Start of Recorded information

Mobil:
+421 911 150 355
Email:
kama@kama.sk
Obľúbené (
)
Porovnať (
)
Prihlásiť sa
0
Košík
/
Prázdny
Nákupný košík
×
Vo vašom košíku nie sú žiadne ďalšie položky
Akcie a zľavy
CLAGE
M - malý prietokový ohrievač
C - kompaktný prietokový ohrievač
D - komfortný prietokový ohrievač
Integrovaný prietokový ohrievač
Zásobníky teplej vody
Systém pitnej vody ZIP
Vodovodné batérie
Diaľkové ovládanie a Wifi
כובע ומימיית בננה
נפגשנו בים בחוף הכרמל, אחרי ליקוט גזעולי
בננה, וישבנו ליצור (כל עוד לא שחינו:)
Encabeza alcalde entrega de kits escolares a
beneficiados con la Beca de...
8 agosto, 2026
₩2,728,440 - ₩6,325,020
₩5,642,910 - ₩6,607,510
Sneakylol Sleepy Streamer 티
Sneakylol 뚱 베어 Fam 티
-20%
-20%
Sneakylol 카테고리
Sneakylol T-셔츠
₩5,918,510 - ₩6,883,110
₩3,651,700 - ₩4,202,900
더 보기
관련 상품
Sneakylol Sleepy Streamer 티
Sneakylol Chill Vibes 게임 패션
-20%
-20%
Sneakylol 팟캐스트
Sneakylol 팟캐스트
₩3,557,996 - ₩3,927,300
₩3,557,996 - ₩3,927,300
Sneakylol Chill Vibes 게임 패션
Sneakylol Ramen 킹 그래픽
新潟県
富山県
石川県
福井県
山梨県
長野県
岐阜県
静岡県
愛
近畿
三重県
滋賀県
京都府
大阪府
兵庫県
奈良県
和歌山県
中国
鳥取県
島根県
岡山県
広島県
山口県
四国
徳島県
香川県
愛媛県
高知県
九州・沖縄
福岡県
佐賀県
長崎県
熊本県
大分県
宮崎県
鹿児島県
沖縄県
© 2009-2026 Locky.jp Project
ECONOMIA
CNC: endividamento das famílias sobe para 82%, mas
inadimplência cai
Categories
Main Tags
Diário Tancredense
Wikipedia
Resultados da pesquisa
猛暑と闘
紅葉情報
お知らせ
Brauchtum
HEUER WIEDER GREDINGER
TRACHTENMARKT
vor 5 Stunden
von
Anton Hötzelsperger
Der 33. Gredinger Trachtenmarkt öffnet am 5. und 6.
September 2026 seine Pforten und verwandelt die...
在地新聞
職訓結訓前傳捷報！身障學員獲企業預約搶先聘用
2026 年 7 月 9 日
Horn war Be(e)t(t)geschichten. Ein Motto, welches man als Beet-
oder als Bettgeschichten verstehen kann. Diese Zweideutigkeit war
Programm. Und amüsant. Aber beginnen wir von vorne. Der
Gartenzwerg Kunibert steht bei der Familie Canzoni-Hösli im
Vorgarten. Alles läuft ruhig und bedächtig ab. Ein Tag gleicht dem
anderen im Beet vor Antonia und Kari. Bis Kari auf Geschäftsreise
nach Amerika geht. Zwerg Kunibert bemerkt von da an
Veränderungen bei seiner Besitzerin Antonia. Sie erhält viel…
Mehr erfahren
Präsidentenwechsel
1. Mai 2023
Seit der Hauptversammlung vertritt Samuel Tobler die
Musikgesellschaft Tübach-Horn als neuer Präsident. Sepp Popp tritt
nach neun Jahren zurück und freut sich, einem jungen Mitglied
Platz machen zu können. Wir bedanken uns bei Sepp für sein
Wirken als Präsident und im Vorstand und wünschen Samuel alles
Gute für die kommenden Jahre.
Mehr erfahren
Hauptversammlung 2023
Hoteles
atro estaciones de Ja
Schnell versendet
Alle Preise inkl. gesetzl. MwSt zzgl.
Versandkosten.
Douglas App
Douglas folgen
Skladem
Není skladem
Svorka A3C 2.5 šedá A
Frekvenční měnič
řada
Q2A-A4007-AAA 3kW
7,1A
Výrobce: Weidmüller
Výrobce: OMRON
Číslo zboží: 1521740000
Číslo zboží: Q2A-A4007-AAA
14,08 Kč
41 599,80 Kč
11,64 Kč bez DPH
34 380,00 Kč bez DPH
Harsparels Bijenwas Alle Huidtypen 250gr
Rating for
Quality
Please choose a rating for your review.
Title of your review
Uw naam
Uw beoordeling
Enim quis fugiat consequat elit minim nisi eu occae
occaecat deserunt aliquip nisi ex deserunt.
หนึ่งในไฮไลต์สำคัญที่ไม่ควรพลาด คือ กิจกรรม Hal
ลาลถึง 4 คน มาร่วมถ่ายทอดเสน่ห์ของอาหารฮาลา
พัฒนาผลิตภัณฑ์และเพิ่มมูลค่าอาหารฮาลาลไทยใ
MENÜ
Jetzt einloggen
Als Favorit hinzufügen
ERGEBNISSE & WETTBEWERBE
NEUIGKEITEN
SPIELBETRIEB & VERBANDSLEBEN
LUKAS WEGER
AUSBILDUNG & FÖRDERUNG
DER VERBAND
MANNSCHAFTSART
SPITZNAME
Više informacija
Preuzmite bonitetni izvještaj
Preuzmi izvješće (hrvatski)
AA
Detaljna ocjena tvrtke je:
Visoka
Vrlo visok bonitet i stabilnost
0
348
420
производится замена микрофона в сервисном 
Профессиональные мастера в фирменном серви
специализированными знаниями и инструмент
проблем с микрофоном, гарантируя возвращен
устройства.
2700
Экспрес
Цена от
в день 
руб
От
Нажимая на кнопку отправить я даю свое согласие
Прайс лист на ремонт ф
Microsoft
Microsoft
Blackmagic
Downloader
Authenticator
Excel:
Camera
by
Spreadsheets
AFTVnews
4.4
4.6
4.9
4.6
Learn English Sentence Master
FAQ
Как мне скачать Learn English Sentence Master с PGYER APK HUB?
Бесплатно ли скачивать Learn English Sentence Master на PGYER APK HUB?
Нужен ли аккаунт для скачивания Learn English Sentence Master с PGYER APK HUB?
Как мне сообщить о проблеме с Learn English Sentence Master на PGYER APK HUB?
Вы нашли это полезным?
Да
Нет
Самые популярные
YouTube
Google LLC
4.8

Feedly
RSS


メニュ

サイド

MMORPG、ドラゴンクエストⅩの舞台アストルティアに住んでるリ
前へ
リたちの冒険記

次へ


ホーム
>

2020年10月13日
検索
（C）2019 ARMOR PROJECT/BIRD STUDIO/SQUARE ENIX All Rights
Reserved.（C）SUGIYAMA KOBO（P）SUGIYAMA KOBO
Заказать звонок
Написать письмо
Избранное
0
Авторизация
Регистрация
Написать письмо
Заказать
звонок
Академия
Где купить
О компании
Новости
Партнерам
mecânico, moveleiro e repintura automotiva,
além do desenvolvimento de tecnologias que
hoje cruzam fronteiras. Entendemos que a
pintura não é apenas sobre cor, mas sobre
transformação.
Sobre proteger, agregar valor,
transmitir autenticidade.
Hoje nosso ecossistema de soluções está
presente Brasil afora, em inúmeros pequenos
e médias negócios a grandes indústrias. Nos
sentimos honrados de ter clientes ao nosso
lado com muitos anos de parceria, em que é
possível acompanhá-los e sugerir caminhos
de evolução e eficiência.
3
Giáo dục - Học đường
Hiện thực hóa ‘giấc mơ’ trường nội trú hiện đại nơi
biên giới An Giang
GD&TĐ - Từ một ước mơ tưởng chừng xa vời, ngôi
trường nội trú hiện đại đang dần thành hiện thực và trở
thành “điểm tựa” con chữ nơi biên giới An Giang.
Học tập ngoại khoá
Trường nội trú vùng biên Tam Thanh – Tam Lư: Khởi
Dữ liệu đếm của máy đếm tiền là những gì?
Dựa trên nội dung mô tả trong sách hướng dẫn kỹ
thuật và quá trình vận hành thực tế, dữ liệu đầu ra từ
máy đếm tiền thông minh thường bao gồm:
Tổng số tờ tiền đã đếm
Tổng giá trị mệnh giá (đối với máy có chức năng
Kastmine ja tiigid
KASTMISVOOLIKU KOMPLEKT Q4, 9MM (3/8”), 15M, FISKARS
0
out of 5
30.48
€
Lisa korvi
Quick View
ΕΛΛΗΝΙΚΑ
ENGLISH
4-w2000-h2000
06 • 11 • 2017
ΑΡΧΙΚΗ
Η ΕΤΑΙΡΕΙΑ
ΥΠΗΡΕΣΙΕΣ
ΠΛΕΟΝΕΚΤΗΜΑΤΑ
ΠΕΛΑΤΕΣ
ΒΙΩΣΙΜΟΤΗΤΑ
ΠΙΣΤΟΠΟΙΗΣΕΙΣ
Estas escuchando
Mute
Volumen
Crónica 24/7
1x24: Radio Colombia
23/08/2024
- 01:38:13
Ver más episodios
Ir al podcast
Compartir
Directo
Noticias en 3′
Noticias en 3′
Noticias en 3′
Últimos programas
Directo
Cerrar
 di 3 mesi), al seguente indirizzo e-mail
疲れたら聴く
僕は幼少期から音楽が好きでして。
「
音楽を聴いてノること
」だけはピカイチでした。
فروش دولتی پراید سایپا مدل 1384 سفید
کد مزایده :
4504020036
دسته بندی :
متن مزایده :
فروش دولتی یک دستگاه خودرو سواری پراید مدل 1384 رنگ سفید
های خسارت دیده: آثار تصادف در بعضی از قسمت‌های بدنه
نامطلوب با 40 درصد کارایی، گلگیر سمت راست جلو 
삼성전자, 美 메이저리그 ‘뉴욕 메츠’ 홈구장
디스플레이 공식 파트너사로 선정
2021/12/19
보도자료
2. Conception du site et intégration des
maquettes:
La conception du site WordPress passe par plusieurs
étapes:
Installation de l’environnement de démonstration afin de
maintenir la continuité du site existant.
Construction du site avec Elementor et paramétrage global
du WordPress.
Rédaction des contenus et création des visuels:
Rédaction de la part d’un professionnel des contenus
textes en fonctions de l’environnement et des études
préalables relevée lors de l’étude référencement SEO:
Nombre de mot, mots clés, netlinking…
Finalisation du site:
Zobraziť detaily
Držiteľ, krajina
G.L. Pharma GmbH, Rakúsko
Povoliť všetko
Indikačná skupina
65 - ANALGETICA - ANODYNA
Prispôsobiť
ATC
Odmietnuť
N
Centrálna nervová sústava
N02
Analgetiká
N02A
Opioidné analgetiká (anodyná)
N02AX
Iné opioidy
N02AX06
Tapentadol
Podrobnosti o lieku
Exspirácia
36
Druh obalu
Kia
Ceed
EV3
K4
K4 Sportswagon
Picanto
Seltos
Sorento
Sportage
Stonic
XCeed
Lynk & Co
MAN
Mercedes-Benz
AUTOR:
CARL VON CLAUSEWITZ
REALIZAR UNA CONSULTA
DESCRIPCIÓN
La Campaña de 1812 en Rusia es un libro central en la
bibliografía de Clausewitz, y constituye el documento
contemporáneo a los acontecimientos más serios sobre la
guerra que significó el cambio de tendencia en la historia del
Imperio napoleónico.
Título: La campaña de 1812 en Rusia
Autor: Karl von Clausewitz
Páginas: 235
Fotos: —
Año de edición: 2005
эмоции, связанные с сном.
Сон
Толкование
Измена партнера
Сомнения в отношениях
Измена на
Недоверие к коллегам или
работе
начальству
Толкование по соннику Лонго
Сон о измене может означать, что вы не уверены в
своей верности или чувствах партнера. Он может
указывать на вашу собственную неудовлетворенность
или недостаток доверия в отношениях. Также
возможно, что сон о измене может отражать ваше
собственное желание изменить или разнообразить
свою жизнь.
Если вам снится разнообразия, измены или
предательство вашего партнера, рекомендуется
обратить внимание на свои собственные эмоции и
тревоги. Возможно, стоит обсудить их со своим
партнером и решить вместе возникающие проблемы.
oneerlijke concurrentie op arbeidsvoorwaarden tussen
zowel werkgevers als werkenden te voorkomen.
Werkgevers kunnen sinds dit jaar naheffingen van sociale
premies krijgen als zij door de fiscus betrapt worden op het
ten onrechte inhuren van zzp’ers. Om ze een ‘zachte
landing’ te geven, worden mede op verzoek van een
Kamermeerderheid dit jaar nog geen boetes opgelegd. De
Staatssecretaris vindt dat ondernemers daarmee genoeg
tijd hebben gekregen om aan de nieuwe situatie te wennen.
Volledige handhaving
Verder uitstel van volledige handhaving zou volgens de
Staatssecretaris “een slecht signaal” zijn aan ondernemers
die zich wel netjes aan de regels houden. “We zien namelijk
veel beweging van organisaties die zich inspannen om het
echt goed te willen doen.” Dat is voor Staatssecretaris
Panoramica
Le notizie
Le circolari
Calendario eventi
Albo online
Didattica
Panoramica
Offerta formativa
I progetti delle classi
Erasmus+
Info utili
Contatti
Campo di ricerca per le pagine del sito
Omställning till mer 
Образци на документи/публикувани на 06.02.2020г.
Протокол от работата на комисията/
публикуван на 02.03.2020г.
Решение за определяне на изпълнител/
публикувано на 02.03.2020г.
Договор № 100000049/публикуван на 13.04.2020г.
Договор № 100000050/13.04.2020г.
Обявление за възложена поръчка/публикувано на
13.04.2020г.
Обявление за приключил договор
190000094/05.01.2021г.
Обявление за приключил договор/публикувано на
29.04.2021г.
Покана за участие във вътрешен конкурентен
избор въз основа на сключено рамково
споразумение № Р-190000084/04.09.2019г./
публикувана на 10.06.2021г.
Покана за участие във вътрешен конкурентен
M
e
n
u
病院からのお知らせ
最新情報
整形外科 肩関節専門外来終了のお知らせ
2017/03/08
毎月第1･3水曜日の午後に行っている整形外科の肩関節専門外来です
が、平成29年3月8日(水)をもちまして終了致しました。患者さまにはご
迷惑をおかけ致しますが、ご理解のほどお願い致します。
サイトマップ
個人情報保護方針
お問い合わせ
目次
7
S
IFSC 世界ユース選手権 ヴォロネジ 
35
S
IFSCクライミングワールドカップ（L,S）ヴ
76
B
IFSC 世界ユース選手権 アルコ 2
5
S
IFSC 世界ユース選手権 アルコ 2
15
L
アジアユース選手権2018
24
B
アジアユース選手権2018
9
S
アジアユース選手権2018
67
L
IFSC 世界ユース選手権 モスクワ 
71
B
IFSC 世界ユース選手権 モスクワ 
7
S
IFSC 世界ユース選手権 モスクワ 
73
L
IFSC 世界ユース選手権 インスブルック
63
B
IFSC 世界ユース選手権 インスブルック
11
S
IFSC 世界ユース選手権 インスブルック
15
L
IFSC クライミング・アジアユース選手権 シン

End of Recorded information

§ Your objective
Above are some lines. Repeat exactly, and only, those from the line that has "삼성전자, 美 메이저리그 ‘뉴욕 메츠’ 홈구장" through the line that has "Nombre de mot, mots clés, netlinking…".

§ Result of the task
삼성전자, 美 메이저리그 ‘뉴욕 메츠’ 홈구장
디스플레이 공식 파트너사로 선정
2021/12/19
보도자료
2. Conception du site et intégration des
maquettes:
La conception du site WordPress passe par plusieurs
étapes:
Installation de l’environnement de démonstration afin de
maintenir la continuité du site existant.
Construction du site avec Elementor et paramétrage global
du WordPress.
Rédaction des contenus et création des visuels:
Rédaction de la part d’un professionnel des contenus
textes en fonctions de l’environnement et des études
préalables relevée lors de l’étude référencement SEO:
Nombre de mot, mots clés, netlinking…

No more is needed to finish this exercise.